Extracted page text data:
* * *

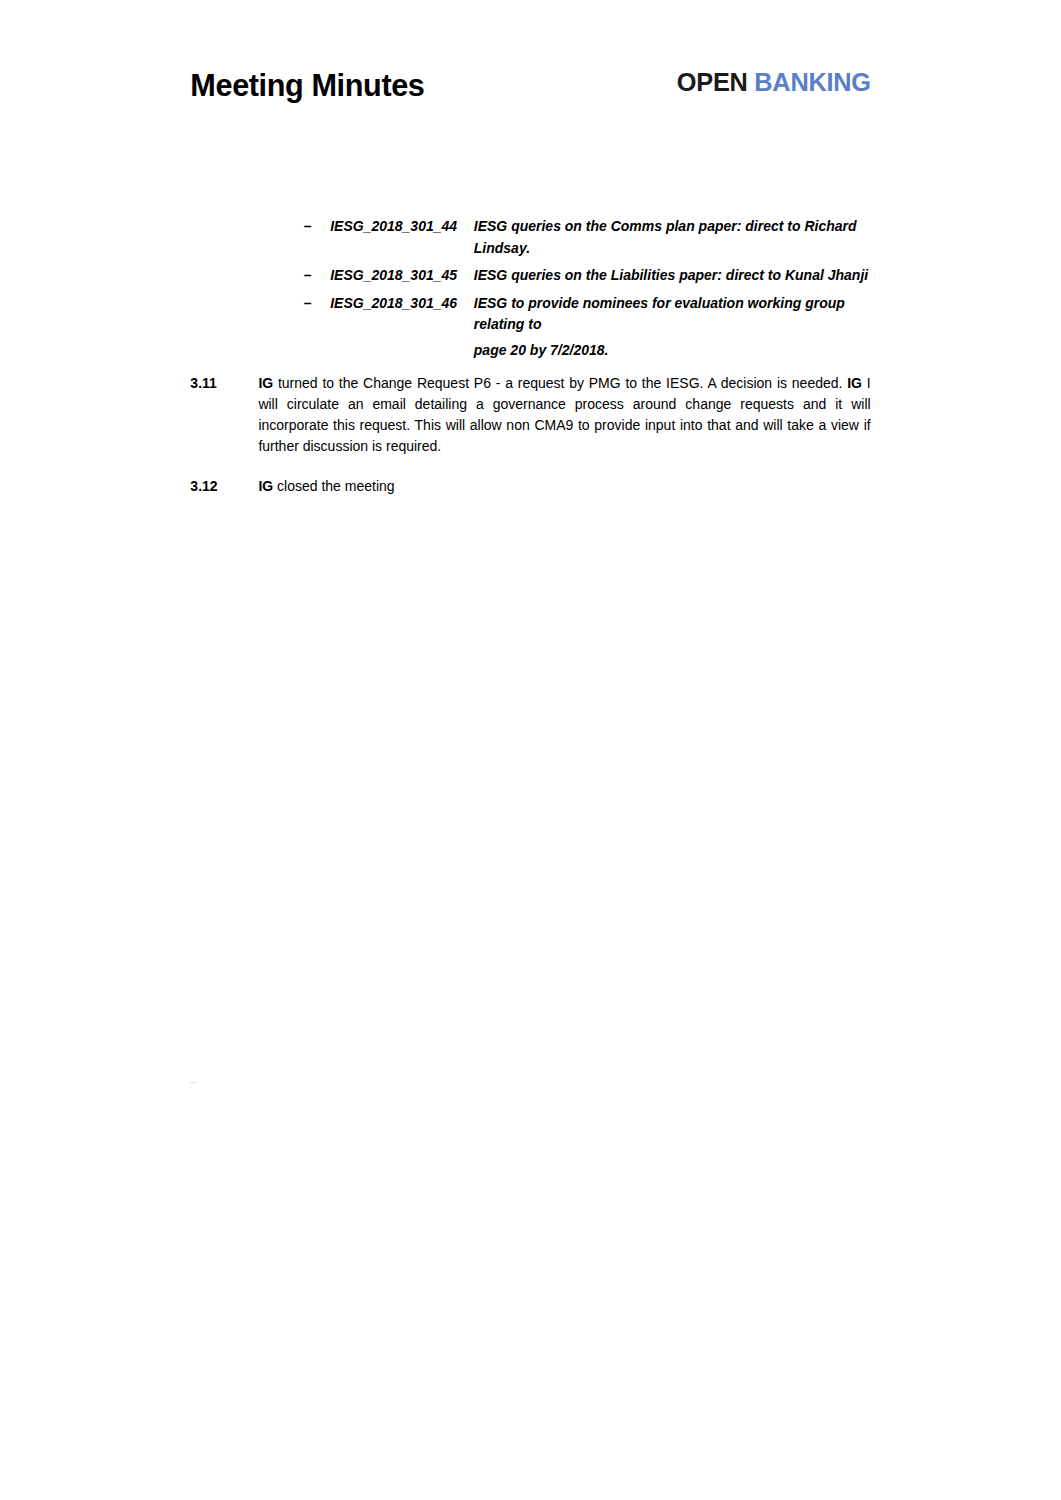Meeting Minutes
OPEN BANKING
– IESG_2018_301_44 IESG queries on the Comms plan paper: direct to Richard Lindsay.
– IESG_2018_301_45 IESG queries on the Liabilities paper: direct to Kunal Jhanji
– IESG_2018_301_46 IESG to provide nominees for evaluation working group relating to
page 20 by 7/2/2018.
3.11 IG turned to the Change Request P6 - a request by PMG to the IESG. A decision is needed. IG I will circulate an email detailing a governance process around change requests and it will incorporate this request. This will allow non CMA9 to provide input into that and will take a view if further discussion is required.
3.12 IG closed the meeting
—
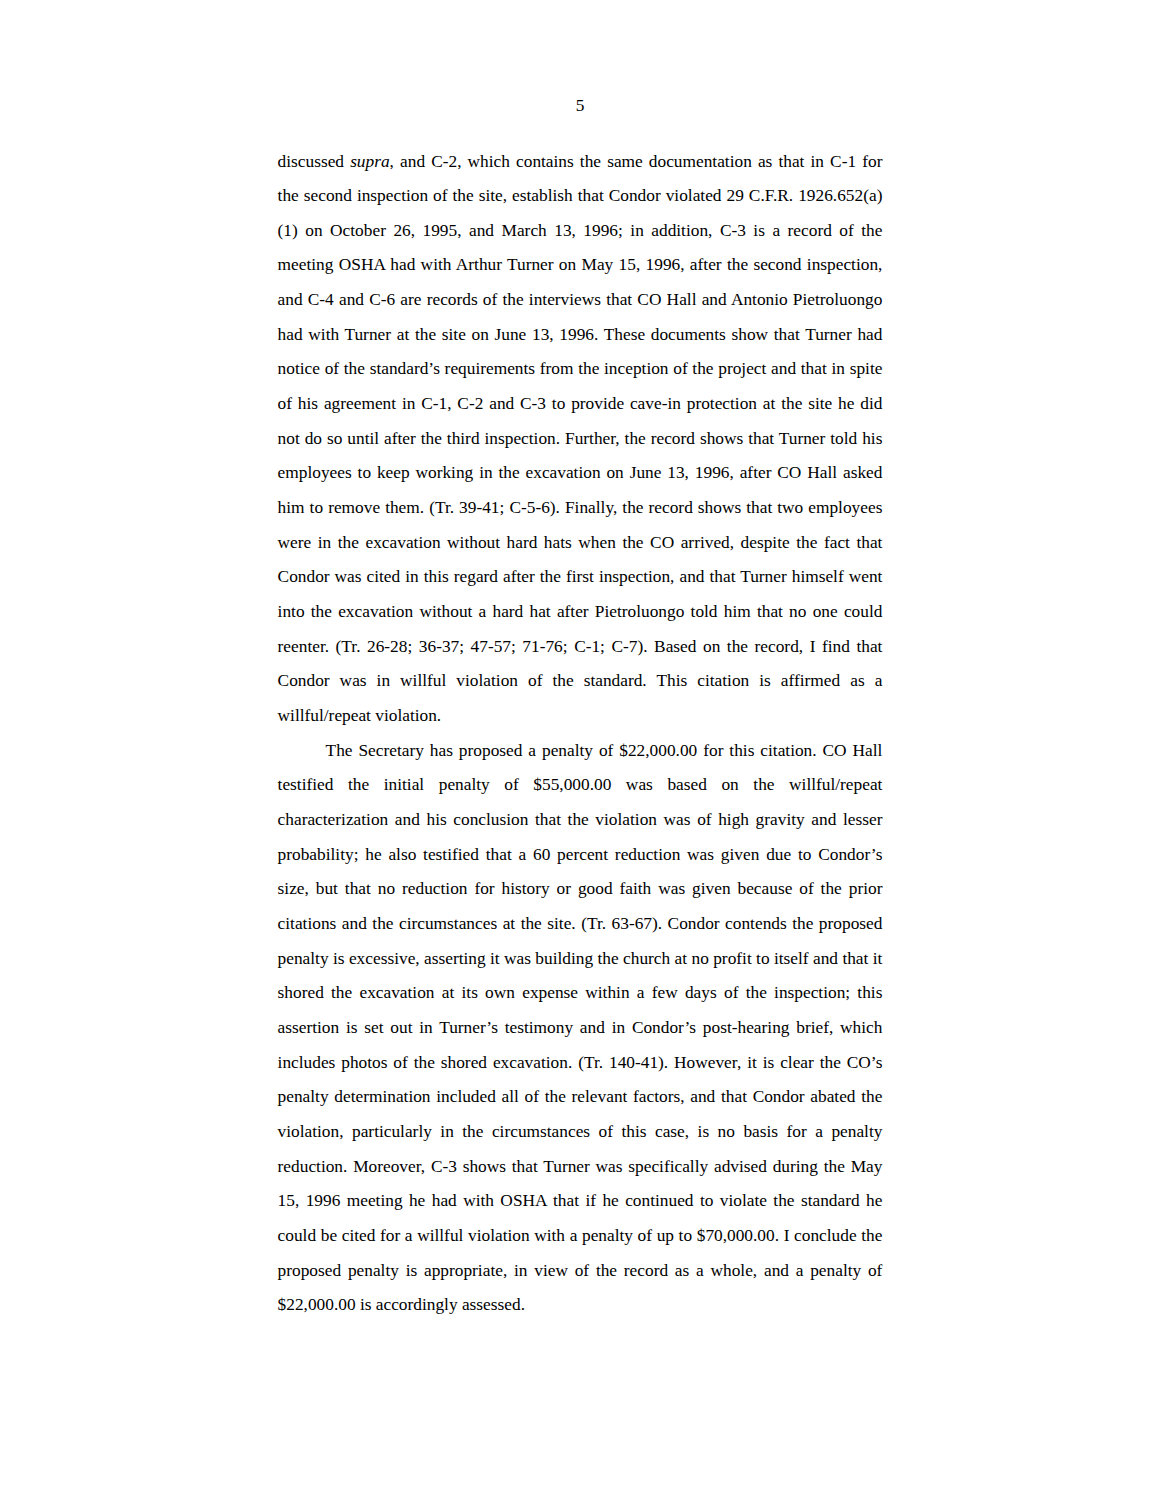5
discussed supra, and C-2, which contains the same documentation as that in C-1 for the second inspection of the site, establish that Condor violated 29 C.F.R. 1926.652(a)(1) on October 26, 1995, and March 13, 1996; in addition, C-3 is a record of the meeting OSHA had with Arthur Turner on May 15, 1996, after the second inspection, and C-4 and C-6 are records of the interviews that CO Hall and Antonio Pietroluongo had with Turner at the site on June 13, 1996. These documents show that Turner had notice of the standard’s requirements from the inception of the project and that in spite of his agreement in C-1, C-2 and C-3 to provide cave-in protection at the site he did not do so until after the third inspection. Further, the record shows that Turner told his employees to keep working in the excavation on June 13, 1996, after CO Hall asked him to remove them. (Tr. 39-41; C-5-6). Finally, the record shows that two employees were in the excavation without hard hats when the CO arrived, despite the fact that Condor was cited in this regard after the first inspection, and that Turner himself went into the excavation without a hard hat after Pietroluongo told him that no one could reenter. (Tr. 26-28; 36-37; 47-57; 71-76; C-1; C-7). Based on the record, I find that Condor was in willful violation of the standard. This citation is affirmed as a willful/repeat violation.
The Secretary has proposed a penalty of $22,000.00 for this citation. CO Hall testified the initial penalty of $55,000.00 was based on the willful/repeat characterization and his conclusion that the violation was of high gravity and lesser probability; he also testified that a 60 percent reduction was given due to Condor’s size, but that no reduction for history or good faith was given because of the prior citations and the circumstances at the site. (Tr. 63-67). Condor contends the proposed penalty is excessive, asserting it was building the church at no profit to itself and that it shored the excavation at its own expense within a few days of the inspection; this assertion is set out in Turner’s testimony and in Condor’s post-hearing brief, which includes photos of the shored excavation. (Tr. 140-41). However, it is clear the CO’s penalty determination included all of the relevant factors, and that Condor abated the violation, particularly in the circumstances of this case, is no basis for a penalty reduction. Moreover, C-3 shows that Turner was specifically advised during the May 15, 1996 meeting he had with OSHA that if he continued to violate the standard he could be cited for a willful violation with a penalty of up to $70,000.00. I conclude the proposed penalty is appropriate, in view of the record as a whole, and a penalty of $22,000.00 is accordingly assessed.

* * *

_What is expected_. Every entry above needs to be printed again exactly, with its pictures left out.

_Task solution_.
Meeting Minutes
OPEN BANKING
– IESG_2018_301_44 IESG queries on the Comms plan paper: direct to Richard Lindsay.
– IESG_2018_301_45 IESG queries on the Liabilities paper: direct to Kunal Jhanji
– IESG_2018_301_46 IESG to provide nominees for evaluation working group relating to
page 20 by 7/2/2018.
3.11 IG turned to the Change Request P6 - a request by PMG to the IESG. A decision is needed. IG I will circulate an email detailing a governance process around change requests and it will incorporate this request. This will allow non CMA9 to provide input into that and will take a view if further discussion is required.
3.12 IG closed the meeting
—
5
discussed supra, and C-2, which contains the same documentation as that in C-1 for the second inspection of the site, establish that Condor violated 29 C.F.R. 1926.652(a)(1) on October 26, 1995, and March 13, 1996; in addition, C-3 is a record of the meeting OSHA had with Arthur Turner on May 15, 1996, after the second inspection, and C-4 and C-6 are records of the interviews that CO Hall and Antonio Pietroluongo had with Turner at the site on June 13, 1996. These documents show that Turner had notice of the standard’s requirements from the inception of the project and that in spite of his agreement in C-1, C-2 and C-3 to provide cave-in protection at the site he did not do so until after the third inspection. Further, the record shows that Turner told his employees to keep working in the excavation on June 13, 1996, after CO Hall asked him to remove them. (Tr. 39-41; C-5-6). Finally, the record shows that two employees were in the excavation without hard hats when the CO arrived, despite the fact that Condor was cited in this regard after the first inspection, and that Turner himself went into the excavation without a hard hat after Pietroluongo told him that no one could reenter. (Tr. 26-28; 36-37; 47-57; 71-76; C-1; C-7). Based on the record, I find that Condor was in willful violation of the standard. This citation is affirmed as a willful/repeat violation.
The Secretary has proposed a penalty of $22,000.00 for this citation. CO Hall testified the initial penalty of $55,000.00 was based on the willful/repeat characterization and his conclusion that the violation was of high gravity and lesser probability; he also testified that a 60 percent reduction was given due to Condor’s size, but that no reduction for history or good faith was given because of the prior citations and the circumstances at the site. (Tr. 63-67). Condor contends the proposed penalty is excessive, asserting it was building the church at no profit to itself and that it shored the excavation at its own expense within a few days of the inspection; this assertion is set out in Turner’s testimony and in Condor’s post-hearing brief, which includes photos of the shored excavation. (Tr. 140-41). However, it is clear the CO’s penalty determination included all of the relevant factors, and that Condor abated the violation, particularly in the circumstances of this case, is no basis for a penalty reduction. Moreover, C-3 shows that Turner was specifically advised during the May 15, 1996 meeting he had with OSHA that if he continued to violate the standard he could be cited for a willful violation with a penalty of up to $70,000.00. I conclude the proposed penalty is appropriate, in view of the record as a whole, and a penalty of $22,000.00 is accordingly assessed.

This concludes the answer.